The single most important thing to understand about cravings: they are waves, not constants. A craving rises, peaks at about 15 to 20 minutes, and then passes. Every single time. Research by Dr. Alan Marlatt at the University of Washington demonstrated this wave pattern across multiple substances. You do not need to outlast a craving forever. You need to outlast it for 20 minutes.

Build a distraction toolkit for those 20-minute windows: a specific playlist, a walk around the block, a set of pushups, a phone game that requires focus, cold water on your face, calling or texting the person who knows you are quitting. The content of the distraction matters less than its ability to consume your attention for the length of the craving.

Hours 48 to 72: The Peak Begins

By day three, you are entering the peak of acute withdrawal. Symptoms are at or near their worst, and research has found that the degree to which withdrawal disrupts normal daily functioning is one of the strongest predictors of relapse during a quit attempt.[3] Sleep is likely disrupted. Irritability is high. Your brain is actively recalibrating, and the gap between "THC is gone" and "my own system is back online" is at its widest.

This is where knowledge of the timeline saves you. You are at the hardest part. It does not get worse than this. Every hour from here is one hour closer to the other side. If you can get through day three, you can get through anything that follows it.

Week 1 Survival Guide

You made it past 72 hours. The acute peak is either here or just behind you. Here is how to handle the rest of the first week.

Sleep

Insomnia is the most common and most persistent withdrawal symptom. Your brain used THC to initiate sleep for so long that it temporarily does not know how to fall asleep without it. This is not permanent. It is a recalibration.

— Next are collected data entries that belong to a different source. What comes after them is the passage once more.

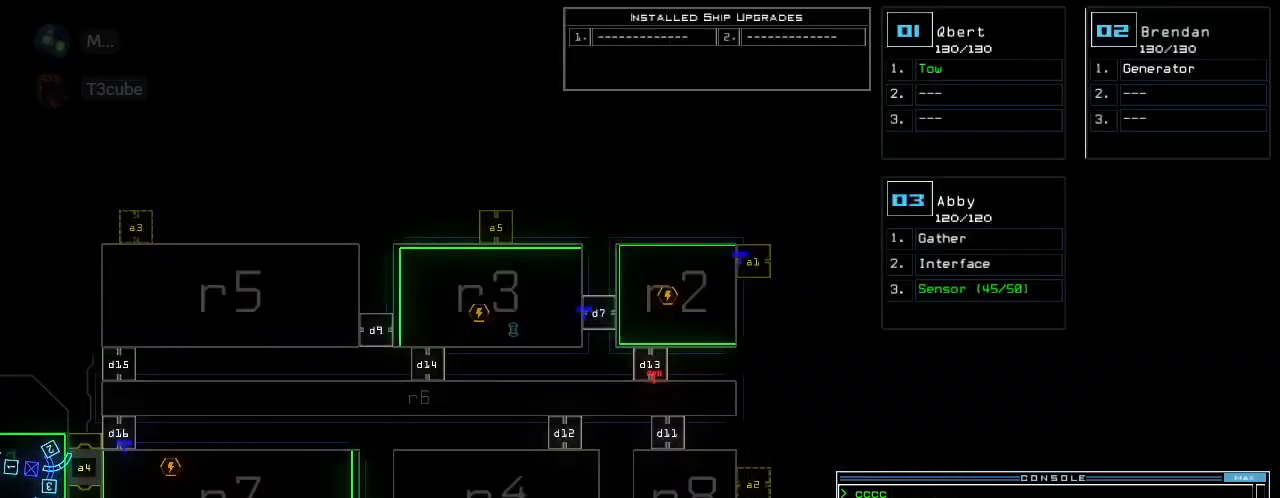
Gameplay with keyboard; each line is a JSON object with the keys held at the frame after it. "events" lists presses ("down") and releases ("up") of ".", "0", "1", "2", "3", "4", "5", "6", "7", "8", "9", "a", "b", "backspace", "c", "caps_lock", "comma", "ctrl_l", "ctrl_r", "d", "down", "e", "equals", "escape", "f", "f6", "g", "h", "i", "j", "k", "l", "left", "m", "minus", "n", "o", "p", "q", "quote", "r", "return", "right", "s", "semicolon", "shift_l", "shift_r", "space", "t", "tab", "tilde", "u", "up", "v", "w", "x", "y" and "z" between this image and that frame as [ms after this image, input, new state], when the widget could be followed in between. No other keys are recorded. Mouse input is not recorded.
{"keys": [], "events": [[60, "space", "down"], [80, "d", "up"], [140, "a", "down"], [200, "space", "up"], [340, "a", "up"]]}
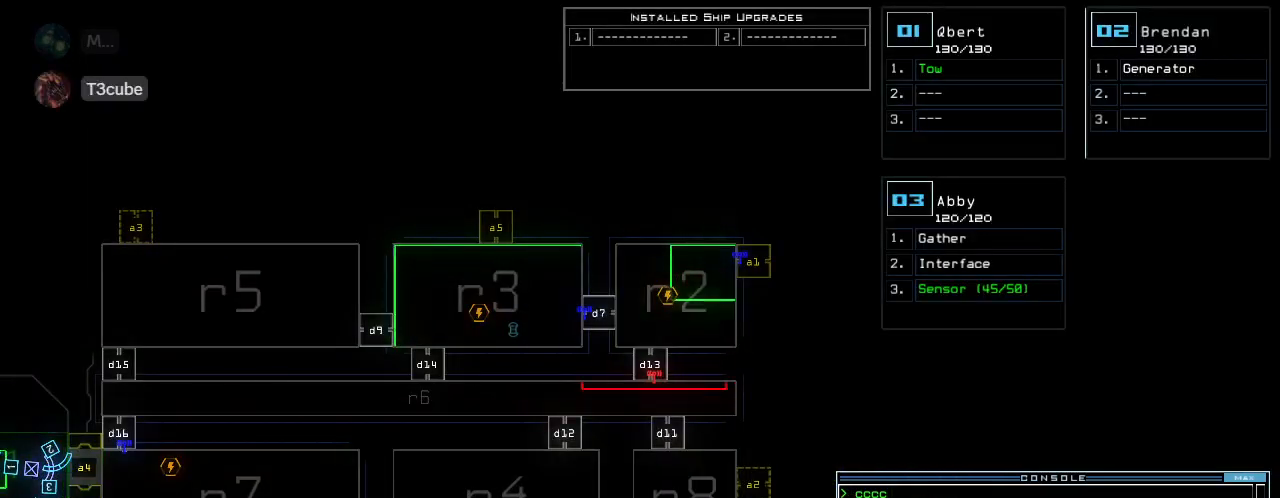
{"keys": ["6"], "events": [[500, "6", "down"]]}
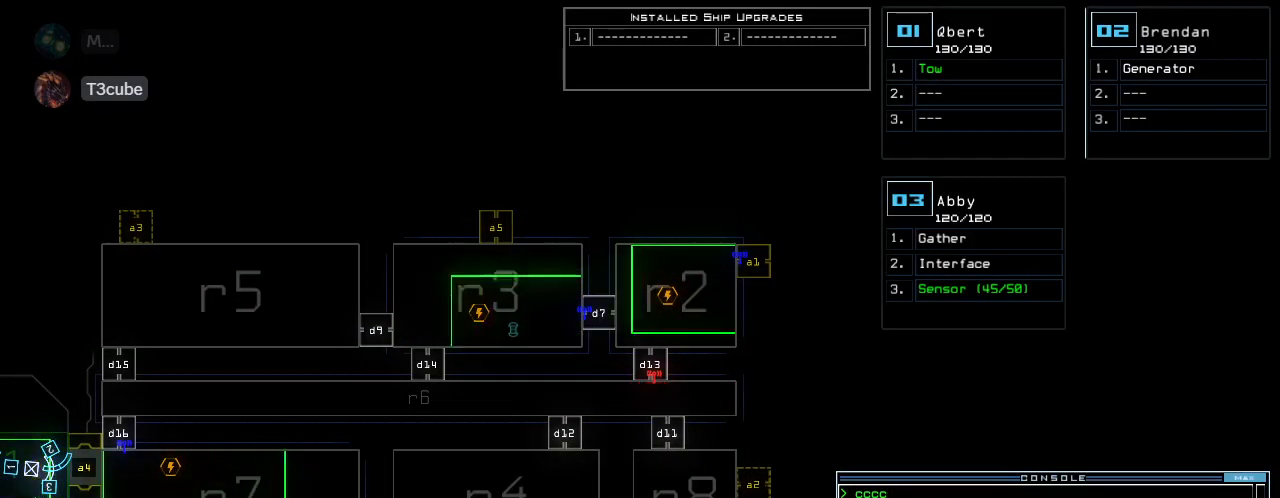
{"keys": [], "events": [[60, "return", "down"], [80, "6", "up"], [100, "return", "up"]]}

Practical steps that help: go to bed and wake up at the same time every day regardless of how much you slept. Keep your room cool and dark. No screens for 30 minutes before bed. If you are lying awake for more than 20 minutes, get up and sit in a dimly lit room until you feel drowsy, then go back to bed. Trying to force sleep is counterproductive. For a full breakdown of strategies, read the guide on how to sleep without weed.

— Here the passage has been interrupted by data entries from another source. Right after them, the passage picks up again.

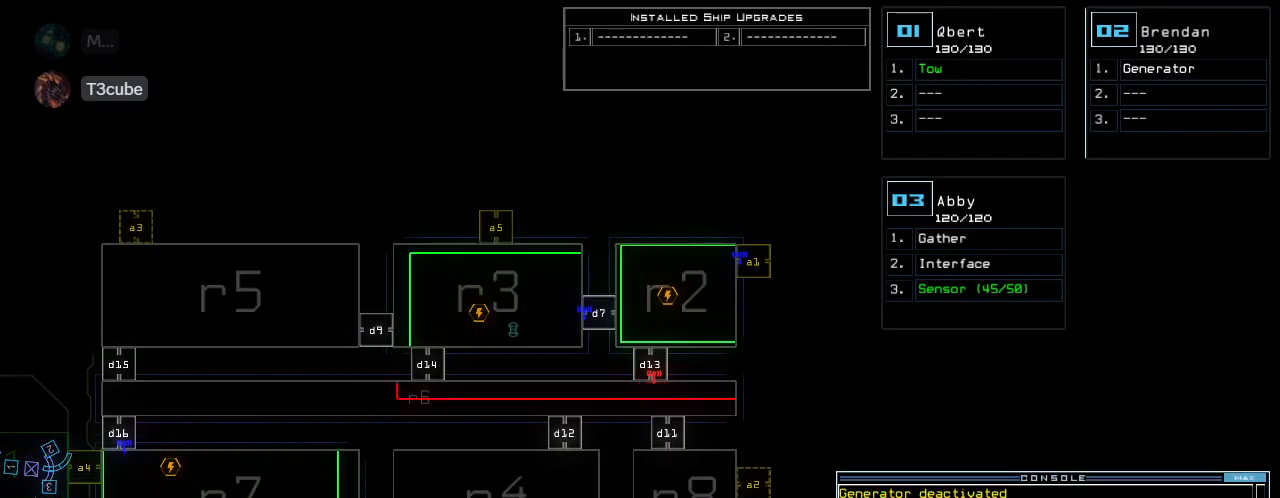
{"keys": [], "events": []}
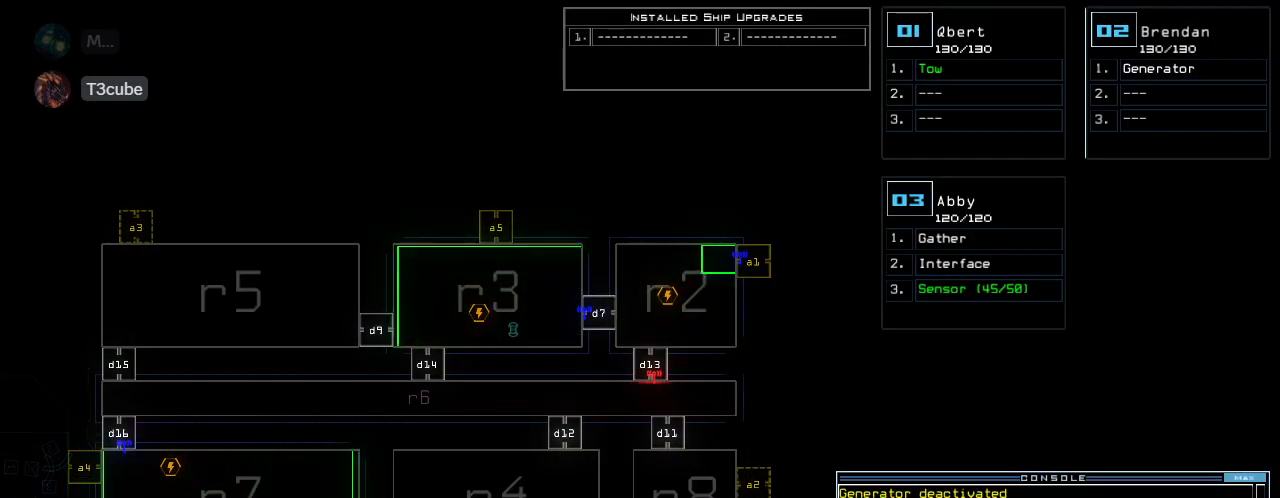
{"keys": [], "events": []}
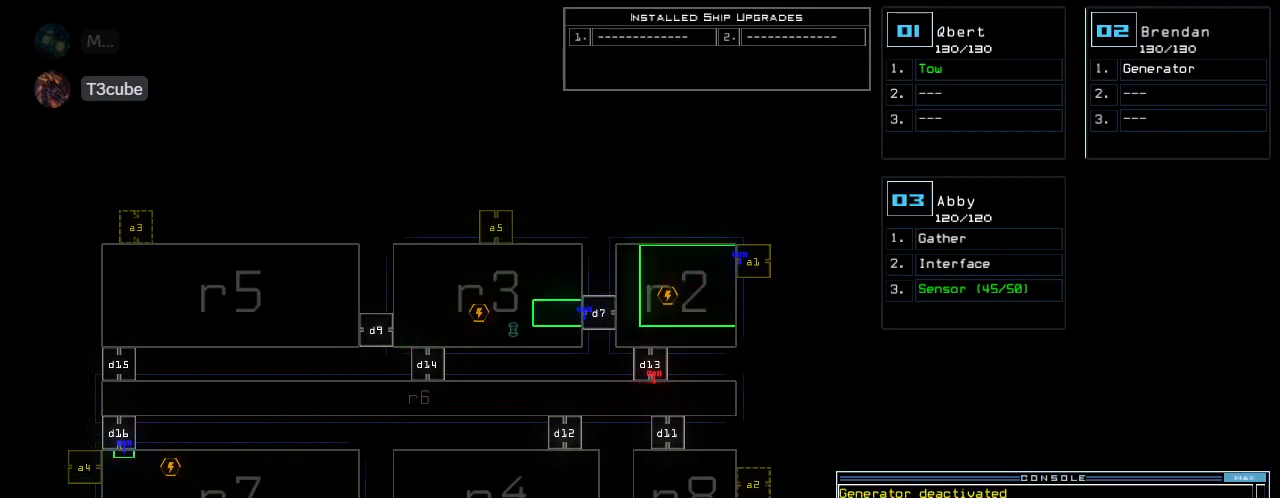
{"keys": [], "events": []}
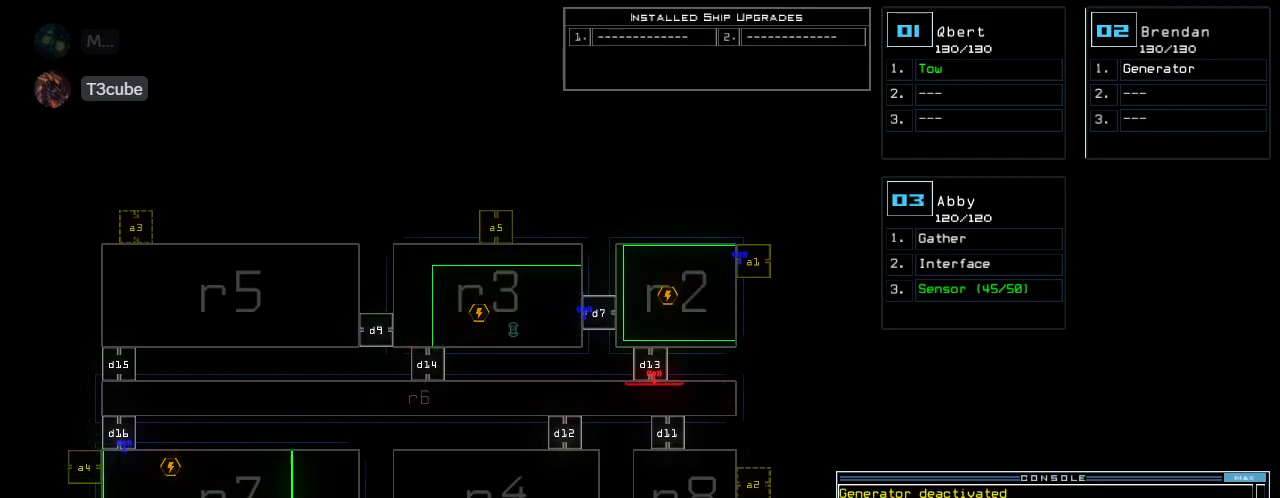
{"keys": [], "events": []}
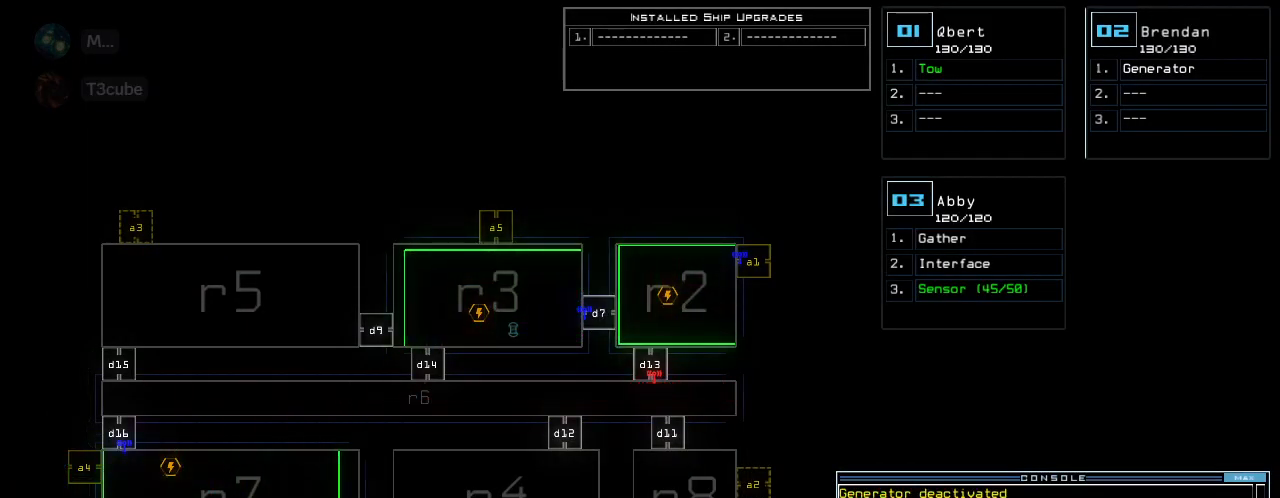
{"keys": ["return"], "events": [[240, "s", "down"], [300, "t", "down"], [320, "s", "up"], [380, "a", "down"], [420, "return", "down"], [420, "t", "up"], [480, "a", "up"]]}
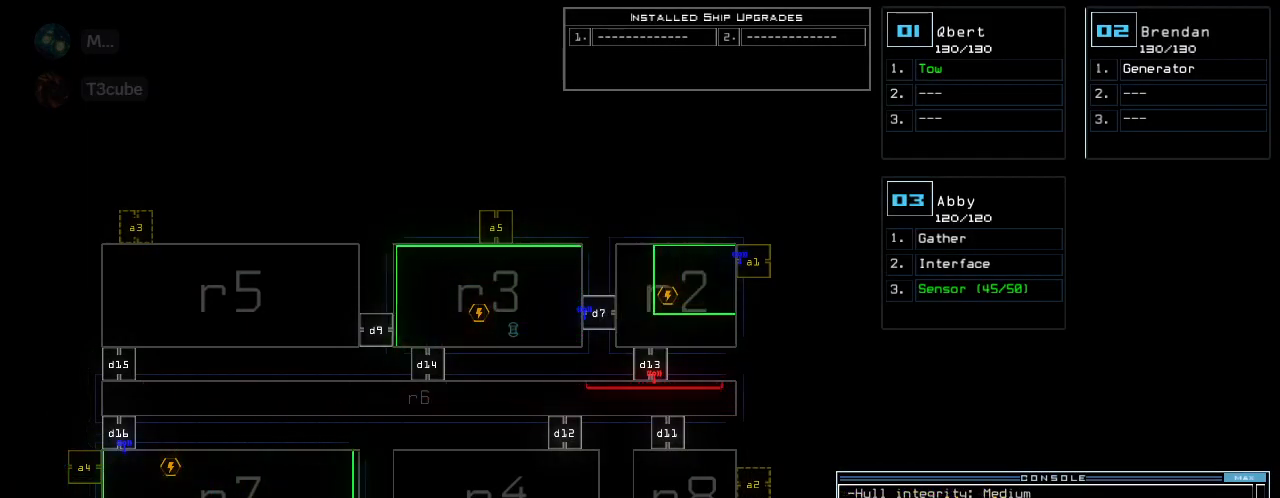
{"keys": [], "events": [[20, "return", "up"]]}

Expect vivid, intense dreams when you do sleep. This is called REM rebound and it is your brain catching up on the dreaming stage that THC suppressed. It is temporary.

Appetite

You may have no appetite at all, or food may taste wrong. Eat anyway. Small, bland meals are fine. Your body still needs fuel, and skipping meals makes irritability, headaches, and fatigue worse. Bananas, toast, crackers, soup, and smoothies are standbys. Appetite typically returns within the first two weeks.[4]

Stay hydrated. Dehydration worsens every withdrawal symptom. Keep water within reach at all times.

Exercise

If you do one thing during the first week besides not smoking, exercise. Research has found that aerobic exercise activates endocannabinoid signaling in the brain's reward pathways, the same system that cannabis acts on.[6] Your dopamine system is recalibrating without THC's artificial boost, and exercise directly supports that recovery.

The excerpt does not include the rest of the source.